- _Input material_:
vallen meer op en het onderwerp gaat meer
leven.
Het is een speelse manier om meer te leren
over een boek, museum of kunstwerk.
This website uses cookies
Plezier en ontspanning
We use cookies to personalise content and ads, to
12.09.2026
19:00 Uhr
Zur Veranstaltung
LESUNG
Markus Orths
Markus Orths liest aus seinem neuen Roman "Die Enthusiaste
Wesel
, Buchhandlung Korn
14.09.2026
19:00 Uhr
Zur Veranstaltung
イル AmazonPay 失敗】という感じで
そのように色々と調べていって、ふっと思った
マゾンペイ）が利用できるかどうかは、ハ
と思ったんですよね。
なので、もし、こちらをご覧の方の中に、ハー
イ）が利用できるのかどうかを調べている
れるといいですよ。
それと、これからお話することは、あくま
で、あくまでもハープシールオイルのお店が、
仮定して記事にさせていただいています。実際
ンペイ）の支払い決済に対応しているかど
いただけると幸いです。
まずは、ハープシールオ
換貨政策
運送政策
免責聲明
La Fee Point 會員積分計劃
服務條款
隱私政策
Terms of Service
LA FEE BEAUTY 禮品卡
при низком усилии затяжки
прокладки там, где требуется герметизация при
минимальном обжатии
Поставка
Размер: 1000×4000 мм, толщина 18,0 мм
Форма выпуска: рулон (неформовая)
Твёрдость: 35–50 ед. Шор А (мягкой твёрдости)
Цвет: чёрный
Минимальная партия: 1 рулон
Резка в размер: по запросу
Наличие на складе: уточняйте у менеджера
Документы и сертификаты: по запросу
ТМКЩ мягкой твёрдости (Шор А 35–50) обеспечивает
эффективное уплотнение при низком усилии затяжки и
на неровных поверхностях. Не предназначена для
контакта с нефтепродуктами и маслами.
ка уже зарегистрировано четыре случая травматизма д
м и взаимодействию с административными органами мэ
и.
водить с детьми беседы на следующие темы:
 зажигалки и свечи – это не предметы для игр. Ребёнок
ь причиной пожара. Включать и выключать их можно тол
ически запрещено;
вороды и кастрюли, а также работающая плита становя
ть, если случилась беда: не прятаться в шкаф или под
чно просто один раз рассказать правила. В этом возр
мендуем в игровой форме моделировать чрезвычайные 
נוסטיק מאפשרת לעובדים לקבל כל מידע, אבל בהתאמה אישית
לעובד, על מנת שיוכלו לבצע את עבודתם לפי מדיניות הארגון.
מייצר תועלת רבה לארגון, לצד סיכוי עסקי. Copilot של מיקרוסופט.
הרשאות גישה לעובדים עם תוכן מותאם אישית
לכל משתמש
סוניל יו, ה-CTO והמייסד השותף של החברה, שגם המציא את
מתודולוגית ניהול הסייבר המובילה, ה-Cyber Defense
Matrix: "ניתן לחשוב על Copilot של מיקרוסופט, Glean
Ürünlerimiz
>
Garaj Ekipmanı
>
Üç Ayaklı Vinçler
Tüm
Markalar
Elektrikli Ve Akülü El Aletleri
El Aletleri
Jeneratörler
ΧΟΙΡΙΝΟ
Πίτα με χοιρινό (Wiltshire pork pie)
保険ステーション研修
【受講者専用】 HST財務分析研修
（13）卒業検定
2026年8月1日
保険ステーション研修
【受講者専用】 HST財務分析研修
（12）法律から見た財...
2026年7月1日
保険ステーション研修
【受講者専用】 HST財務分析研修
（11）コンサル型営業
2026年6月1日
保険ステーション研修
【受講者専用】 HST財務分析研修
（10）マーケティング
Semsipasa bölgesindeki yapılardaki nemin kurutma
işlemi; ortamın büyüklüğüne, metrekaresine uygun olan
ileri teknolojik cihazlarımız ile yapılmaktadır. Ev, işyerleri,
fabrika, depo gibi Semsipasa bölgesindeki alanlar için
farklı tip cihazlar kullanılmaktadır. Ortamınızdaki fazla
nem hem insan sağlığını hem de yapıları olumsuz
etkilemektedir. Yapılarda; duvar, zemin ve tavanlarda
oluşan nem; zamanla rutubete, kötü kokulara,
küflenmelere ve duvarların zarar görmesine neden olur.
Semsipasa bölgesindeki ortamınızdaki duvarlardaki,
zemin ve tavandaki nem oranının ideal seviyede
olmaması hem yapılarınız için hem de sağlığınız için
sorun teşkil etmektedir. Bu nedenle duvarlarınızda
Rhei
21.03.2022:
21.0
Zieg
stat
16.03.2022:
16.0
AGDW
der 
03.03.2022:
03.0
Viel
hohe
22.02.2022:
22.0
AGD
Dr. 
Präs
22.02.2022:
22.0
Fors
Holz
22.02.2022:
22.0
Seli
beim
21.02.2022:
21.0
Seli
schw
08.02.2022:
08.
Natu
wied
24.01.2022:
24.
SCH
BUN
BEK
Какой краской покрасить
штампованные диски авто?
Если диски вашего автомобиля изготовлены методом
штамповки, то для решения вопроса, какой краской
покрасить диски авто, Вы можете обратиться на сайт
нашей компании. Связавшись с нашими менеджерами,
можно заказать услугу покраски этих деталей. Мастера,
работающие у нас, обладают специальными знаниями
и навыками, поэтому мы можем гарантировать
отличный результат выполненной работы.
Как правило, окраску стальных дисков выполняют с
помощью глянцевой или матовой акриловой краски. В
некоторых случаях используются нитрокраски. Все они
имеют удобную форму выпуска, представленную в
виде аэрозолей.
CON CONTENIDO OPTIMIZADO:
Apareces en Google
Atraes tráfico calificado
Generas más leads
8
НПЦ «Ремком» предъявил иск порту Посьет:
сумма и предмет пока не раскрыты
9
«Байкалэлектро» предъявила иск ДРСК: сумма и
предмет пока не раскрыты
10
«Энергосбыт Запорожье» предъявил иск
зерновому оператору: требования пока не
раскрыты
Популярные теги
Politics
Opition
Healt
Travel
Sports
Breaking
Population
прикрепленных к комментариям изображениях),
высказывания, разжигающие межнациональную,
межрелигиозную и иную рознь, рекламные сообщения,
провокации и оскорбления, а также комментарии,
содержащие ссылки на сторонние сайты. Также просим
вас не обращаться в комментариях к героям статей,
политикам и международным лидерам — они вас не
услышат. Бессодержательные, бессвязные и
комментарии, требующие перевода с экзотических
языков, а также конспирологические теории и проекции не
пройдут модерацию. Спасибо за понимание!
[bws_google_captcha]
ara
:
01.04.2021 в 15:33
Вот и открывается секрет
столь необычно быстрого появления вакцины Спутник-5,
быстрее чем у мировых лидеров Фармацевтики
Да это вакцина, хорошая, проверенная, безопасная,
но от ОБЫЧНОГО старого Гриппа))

- _Exercise directions_:
Could you copy every record above exactly as it stands?

- _Finished task_:
vallen meer op en het onderwerp gaat meer
leven.
Het is een speelse manier om meer te leren
over een boek, museum of kunstwerk.
This website uses cookies
Plezier en ontspanning
We use cookies to personalise content and ads, to
12.09.2026
19:00 Uhr
Zur Veranstaltung
LESUNG
Markus Orths
Markus Orths liest aus seinem neuen Roman "Die Enthusiaste
Wesel
, Buchhandlung Korn
14.09.2026
19:00 Uhr
Zur Veranstaltung
イル AmazonPay 失敗】という感じで
そのように色々と調べていって、ふっと思った
マゾンペイ）が利用できるかどうかは、ハ
と思ったんですよね。
なので、もし、こちらをご覧の方の中に、ハー
イ）が利用できるのかどうかを調べている
れるといいですよ。
それと、これからお話することは、あくま
で、あくまでもハープシールオイルのお店が、
仮定して記事にさせていただいています。実際
ンペイ）の支払い決済に対応しているかど
いただけると幸いです。
まずは、ハープシールオ
換貨政策
運送政策
免責聲明
La Fee Point 會員積分計劃
服務條款
隱私政策
Terms of Service
LA FEE BEAUTY 禮品卡
при низком усилии затяжки
прокладки там, где требуется герметизация при
минимальном обжатии
Поставка
Размер: 1000×4000 мм, толщина 18,0 мм
Форма выпуска: рулон (неформовая)
Твёрдость: 35–50 ед. Шор А (мягкой твёрдости)
Цвет: чёрный
Минимальная партия: 1 рулон
Резка в размер: по запросу
Наличие на складе: уточняйте у менеджера
Документы и сертификаты: по запросу
ТМКЩ мягкой твёрдости (Шор А 35–50) обеспечивает
эффективное уплотнение при низком усилии затяжки и
на неровных поверхностях. Не предназначена для
контакта с нефтепродуктами и маслами.
ка уже зарегистрировано четыре случая травматизма д
м и взаимодействию с административными органами мэ
и.
водить с детьми беседы на следующие темы:
 зажигалки и свечи – это не предметы для игр. Ребёнок
ь причиной пожара. Включать и выключать их можно тол
ически запрещено;
вороды и кастрюли, а также работающая плита становя
ть, если случилась беда: не прятаться в шкаф или под
чно просто один раз рассказать правила. В этом возр
мендуем в игровой форме моделировать чрезвычайные 
נוסטיק מאפשרת לעובדים לקבל כל מידע, אבל בהתאמה אישית
לעובד, על מנת שיוכלו לבצע את עבודתם לפי מדיניות הארגון.
מייצר תועלת רבה לארגון, לצד סיכוי עסקי. Copilot של מיקרוסופט.
הרשאות גישה לעובדים עם תוכן מותאם אישית
לכל משתמש
סוניל יו, ה-CTO והמייסד השותף של החברה, שגם המציא את
מתודולוגית ניהול הסייבר המובילה, ה-Cyber Defense
Matrix: "ניתן לחשוב על Copilot של מיקרוסופט, Glean
Ürünlerimiz
>
Garaj Ekipmanı
>
Üç Ayaklı Vinçler
Tüm
Markalar
Elektrikli Ve Akülü El Aletleri
El Aletleri
Jeneratörler
ΧΟΙΡΙΝΟ
Πίτα με χοιρινό (Wiltshire pork pie)
保険ステーション研修
【受講者専用】 HST財務分析研修
（13）卒業検定
2026年8月1日
保険ステーション研修
【受講者専用】 HST財務分析研修
（12）法律から見た財...
2026年7月1日
保険ステーション研修
【受講者専用】 HST財務分析研修
（11）コンサル型営業
2026年6月1日
保険ステーション研修
【受講者専用】 HST財務分析研修
（10）マーケティング
Semsipasa bölgesindeki yapılardaki nemin kurutma
işlemi; ortamın büyüklüğüne, metrekaresine uygun olan
ileri teknolojik cihazlarımız ile yapılmaktadır. Ev, işyerleri,
fabrika, depo gibi Semsipasa bölgesindeki alanlar için
farklı tip cihazlar kullanılmaktadır. Ortamınızdaki fazla
nem hem insan sağlığını hem de yapıları olumsuz
etkilemektedir. Yapılarda; duvar, zemin ve tavanlarda
oluşan nem; zamanla rutubete, kötü kokulara,
küflenmelere ve duvarların zarar görmesine neden olur.
Semsipasa bölgesindeki ortamınızdaki duvarlardaki,
zemin ve tavandaki nem oranının ideal seviyede
olmaması hem yapılarınız için hem de sağlığınız için
sorun teşkil etmektedir. Bu nedenle duvarlarınızda
Rhei
21.03.2022:
21.0
Zieg
stat
16.03.2022:
16.0
AGDW
der 
03.03.2022:
03.0
Viel
hohe
22.02.2022:
22.0
AGD
Dr. 
Präs
22.02.2022:
22.0
Fors
Holz
22.02.2022:
22.0
Seli
beim
21.02.2022:
21.0
Seli
schw
08.02.2022:
08.
Natu
wied
24.01.2022:
24.
SCH
BUN
BEK
Какой краской покрасить
штампованные диски авто?
Если диски вашего автомобиля изготовлены методом
штамповки, то для решения вопроса, какой краской
покрасить диски авто, Вы можете обратиться на сайт
нашей компании. Связавшись с нашими менеджерами,
можно заказать услугу покраски этих деталей. Мастера,
работающие у нас, обладают специальными знаниями
и навыками, поэтому мы можем гарантировать
отличный результат выполненной работы.
Как правило, окраску стальных дисков выполняют с
помощью глянцевой или матовой акриловой краски. В
некоторых случаях используются нитрокраски. Все они
имеют удобную форму выпуска, представленную в
виде аэрозолей.
CON CONTENIDO OPTIMIZADO:
Apareces en Google
Atraes tráfico calificado
Generas más leads
8
НПЦ «Ремком» предъявил иск порту Посьет:
сумма и предмет пока не раскрыты
9
«Байкалэлектро» предъявила иск ДРСК: сумма и
предмет пока не раскрыты
10
«Энергосбыт Запорожье» предъявил иск
зерновому оператору: требования пока не
раскрыты
Популярные теги
Politics
Opition
Healt
Travel
Sports
Breaking
Population
прикрепленных к комментариям изображениях),
высказывания, разжигающие межнациональную,
межрелигиозную и иную рознь, рекламные сообщения,
провокации и оскорбления, а также комментарии,
содержащие ссылки на сторонние сайты. Также просим
вас не обращаться в комментариях к героям статей,
политикам и международным лидерам — они вас не
услышат. Бессодержательные, бессвязные и
комментарии, требующие перевода с экзотических
языков, а также конспирологические теории и проекции не
пройдут модерацию. Спасибо за понимание!
[bws_google_captcha]
ara
:
01.04.2021 в 15:33
Вот и открывается секрет
столь необычно быстрого появления вакцины Спутник-5,
быстрее чем у мировых лидеров Фармацевтики
Да это вакцина, хорошая, проверенная, безопасная,
но от ОБЫЧНОГО старого Гриппа))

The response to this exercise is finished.